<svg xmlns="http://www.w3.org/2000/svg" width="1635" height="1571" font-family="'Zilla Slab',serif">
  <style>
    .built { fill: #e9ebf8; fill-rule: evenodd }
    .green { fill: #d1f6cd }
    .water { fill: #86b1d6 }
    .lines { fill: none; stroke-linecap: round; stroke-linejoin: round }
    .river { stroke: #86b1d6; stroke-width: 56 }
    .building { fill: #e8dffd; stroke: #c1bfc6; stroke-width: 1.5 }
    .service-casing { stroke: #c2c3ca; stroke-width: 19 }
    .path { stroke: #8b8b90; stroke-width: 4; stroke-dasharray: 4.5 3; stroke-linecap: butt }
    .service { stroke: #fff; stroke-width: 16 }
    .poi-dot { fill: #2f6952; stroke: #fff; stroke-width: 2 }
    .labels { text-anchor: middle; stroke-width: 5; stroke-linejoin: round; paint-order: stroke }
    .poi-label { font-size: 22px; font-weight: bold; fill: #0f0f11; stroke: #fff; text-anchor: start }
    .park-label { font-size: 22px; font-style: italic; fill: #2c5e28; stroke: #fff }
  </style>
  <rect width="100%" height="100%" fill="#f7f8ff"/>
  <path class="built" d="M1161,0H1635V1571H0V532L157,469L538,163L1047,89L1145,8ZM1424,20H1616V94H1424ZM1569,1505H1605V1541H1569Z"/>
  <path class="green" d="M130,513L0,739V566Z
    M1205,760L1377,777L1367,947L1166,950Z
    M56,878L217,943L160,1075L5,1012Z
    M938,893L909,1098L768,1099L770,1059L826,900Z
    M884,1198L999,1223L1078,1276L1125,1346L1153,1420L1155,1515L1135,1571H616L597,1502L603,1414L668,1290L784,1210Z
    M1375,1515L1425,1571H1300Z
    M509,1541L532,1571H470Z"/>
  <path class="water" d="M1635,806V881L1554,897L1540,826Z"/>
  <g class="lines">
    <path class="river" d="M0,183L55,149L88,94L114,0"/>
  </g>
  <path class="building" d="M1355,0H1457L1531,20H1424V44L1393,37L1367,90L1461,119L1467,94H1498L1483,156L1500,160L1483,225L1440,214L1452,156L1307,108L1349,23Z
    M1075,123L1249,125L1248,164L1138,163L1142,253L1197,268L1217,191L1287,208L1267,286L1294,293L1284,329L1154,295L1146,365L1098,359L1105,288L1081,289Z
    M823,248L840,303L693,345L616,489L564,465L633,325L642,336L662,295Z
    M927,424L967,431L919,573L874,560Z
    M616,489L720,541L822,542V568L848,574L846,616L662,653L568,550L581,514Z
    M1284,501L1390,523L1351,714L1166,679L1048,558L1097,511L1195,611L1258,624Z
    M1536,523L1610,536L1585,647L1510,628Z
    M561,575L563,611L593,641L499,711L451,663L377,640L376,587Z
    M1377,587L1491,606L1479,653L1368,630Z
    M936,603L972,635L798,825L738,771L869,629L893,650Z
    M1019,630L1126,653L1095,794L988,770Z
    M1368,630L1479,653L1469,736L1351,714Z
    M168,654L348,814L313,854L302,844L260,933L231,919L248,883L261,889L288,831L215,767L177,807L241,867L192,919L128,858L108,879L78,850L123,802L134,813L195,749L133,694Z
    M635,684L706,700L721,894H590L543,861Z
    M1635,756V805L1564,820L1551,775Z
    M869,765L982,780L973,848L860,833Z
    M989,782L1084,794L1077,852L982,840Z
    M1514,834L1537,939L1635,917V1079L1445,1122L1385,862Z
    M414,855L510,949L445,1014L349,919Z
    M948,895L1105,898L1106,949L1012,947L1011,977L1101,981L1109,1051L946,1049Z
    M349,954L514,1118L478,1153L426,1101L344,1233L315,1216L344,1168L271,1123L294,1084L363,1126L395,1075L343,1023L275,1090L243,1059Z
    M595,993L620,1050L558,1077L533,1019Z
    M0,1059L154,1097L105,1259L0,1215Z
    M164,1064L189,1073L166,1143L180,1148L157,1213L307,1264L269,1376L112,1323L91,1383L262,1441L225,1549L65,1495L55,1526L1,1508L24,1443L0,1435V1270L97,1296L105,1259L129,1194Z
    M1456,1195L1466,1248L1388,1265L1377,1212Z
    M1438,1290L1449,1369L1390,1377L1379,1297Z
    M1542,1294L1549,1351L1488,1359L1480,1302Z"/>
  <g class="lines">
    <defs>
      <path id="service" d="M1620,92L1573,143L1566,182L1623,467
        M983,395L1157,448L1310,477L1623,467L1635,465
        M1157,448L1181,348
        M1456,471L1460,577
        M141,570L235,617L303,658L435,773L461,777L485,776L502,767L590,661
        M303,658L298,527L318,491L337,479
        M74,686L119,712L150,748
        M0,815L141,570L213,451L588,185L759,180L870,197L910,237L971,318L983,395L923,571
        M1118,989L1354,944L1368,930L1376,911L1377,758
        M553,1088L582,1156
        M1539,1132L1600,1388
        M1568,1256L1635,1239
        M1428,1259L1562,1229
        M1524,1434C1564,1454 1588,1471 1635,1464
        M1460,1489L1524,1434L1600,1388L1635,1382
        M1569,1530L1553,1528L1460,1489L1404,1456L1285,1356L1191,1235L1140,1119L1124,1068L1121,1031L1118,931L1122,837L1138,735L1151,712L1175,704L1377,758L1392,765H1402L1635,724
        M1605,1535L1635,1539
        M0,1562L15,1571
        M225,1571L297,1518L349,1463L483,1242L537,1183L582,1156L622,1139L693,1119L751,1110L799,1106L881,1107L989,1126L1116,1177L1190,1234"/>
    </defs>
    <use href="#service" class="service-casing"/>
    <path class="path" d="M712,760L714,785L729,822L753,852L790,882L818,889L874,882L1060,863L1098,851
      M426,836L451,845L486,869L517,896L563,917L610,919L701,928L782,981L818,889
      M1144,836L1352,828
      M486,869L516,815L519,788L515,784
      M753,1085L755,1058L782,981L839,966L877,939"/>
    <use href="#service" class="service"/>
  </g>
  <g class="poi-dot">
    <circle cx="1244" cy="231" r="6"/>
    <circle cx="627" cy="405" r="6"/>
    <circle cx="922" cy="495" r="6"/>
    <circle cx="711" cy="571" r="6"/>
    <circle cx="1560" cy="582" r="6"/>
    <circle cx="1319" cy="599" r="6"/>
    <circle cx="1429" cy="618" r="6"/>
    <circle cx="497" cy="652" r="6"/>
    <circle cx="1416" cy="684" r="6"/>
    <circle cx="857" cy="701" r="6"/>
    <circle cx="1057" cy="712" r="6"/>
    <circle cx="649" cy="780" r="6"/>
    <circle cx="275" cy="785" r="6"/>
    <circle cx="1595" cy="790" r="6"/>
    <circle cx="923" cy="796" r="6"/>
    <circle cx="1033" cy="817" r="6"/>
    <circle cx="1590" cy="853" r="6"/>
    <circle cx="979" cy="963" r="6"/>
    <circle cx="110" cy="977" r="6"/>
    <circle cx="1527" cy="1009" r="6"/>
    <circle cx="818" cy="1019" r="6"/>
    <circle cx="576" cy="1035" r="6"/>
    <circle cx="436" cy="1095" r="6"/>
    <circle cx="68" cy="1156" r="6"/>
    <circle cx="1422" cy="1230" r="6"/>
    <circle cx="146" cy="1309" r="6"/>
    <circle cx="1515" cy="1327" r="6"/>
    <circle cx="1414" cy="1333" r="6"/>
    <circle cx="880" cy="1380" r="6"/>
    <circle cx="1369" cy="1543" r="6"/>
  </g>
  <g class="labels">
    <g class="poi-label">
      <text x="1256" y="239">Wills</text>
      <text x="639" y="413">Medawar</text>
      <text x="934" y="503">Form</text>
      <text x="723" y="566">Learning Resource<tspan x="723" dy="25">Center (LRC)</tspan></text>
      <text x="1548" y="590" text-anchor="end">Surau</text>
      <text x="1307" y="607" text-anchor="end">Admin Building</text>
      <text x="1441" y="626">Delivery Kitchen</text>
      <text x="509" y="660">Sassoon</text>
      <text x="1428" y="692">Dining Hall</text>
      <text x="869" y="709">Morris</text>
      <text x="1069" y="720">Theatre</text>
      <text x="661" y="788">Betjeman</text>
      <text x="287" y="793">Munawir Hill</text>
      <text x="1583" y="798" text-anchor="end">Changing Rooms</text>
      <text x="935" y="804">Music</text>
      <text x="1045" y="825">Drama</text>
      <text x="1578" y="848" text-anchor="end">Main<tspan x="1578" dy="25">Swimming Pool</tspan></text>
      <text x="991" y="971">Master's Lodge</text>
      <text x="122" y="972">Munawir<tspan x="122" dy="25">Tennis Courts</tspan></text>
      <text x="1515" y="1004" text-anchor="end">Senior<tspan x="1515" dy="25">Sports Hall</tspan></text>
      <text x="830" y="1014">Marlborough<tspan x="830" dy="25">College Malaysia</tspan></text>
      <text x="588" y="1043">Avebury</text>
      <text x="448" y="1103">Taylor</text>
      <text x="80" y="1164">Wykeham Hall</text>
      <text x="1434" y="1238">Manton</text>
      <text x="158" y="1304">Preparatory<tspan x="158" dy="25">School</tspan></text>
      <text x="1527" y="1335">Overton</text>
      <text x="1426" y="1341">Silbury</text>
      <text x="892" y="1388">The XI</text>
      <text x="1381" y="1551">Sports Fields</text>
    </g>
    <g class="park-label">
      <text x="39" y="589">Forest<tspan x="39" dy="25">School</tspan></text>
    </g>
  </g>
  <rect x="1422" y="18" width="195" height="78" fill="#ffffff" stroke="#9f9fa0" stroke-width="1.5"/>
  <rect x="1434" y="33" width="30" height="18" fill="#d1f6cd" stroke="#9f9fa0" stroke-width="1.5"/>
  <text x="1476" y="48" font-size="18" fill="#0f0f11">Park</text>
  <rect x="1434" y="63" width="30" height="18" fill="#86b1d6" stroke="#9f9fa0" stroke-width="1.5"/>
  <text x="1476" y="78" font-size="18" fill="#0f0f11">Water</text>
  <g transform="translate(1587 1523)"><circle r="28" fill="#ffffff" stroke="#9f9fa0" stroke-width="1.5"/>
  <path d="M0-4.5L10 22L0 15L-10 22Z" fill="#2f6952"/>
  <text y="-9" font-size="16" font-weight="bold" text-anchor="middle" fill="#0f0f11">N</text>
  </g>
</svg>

***

ASSIGNMENT
Where a line of the records contains the word "linejoin", copy that line.

EXERCISE ANSWER
    .lines { fill: none; stroke-linecap: round; stroke-linejoin: round }
    .labels { text-anchor: middle; stroke-width: 5; stroke-linejoin: round; paint-order: stroke }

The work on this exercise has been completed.